We can view the metadata using the .crs
, .bounds
and .type
attributes. First, let’s view the
geometry type for our crop field dataset. To view the geometry type, we use the pandas
method .type
on the GeoDataFrame
object, cropfield
.
cropfield.type
0 Polygon
1 Polygon
2 Polygon
3 Polygon
4 Polygon
...
22026 Polygon
22027 Polygon
22028 Polygon
22029 Polygon
22030 Polygon
Length: 22031, dtype: object
To view the CRS metadata:
cropfield.crs
<Derived Projected CRS: EPSG:28992>
Name: Amersfoort / RD New
Axis Info [cartesian]:
- X[east]: Easting (metre)
- Y[north]: Northing (metre)
Area of Use:
- name: Netherlands - onshore, including Waddenzee, Dutch Wadden Islands and 12-mile offshore coastal zone.
- bounds: (3.2, 50.75, 7.22, 53.7)
Coordinate Operation:
- name: RD New
- method: Oblique Stereographic
Datum: Amersfoort
- Ellipsoid: Bessel 1841
- Prime Meridian: Greenwich
Our data is in the CRS RD New. The CRS is critical to
interpreting the object’s extent values as it specifies units. To find
the extent of our dataset in the projected coordinates, we can use the .total_bounds
attribute:
cropfield.total_bounds
array([109222.03325 , 469461.512625, 140295.122125, 510939.997875])
This array contains, in order, the values for minx, miny, maxx and maxy, for the overall dataset. The spatial extent of a GeoDataFrame represents the geographic “edge” or location that is the furthest north, south, east, and west. Thus, it is represents the overall geographic coverage of the spatial object. Image Source: National Ecological Observatory Network (NEON).

* _Exercise data_:
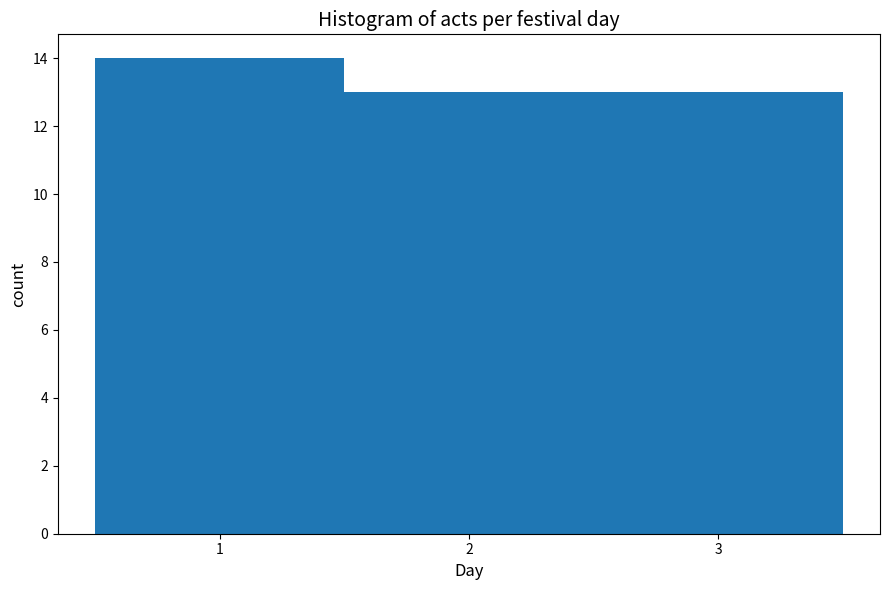

Reading left to right, transcribe this chart: for each bar, give the range it covers on the x-axis and its height. The values are not printed on the chart, so give them approximately, as read against the axis.

0.5 to 1.5: 14
1.5 to 2.5: 13
2.5 to 3.5: 13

* _Instructions for the task_: In the crop field metadata text, reproduce word for word the passage from "- bounds: (3.2, 50.75, 7.22, 53.7)" up to and including "469461.512625, 140295.122125, 510939.997875])".

* _Exercise response_:
- bounds: (3.2, 50.75, 7.22, 53.7)
Coordinate Operation:
- name: RD New
- method: Oblique Stereographic
Datum: Amersfoort
- Ellipsoid: Bessel 1841
- Prime Meridian: Greenwich
Our data is in the CRS RD New. The CRS is critical to
interpreting the object’s extent values as it specifies units. To find
the extent of our dataset in the projected coordinates, we can use the .total_bounds
attribute:
cropfield.total_bounds
array([109222.03325 , 469461.512625, 140295.122125, 510939.997875])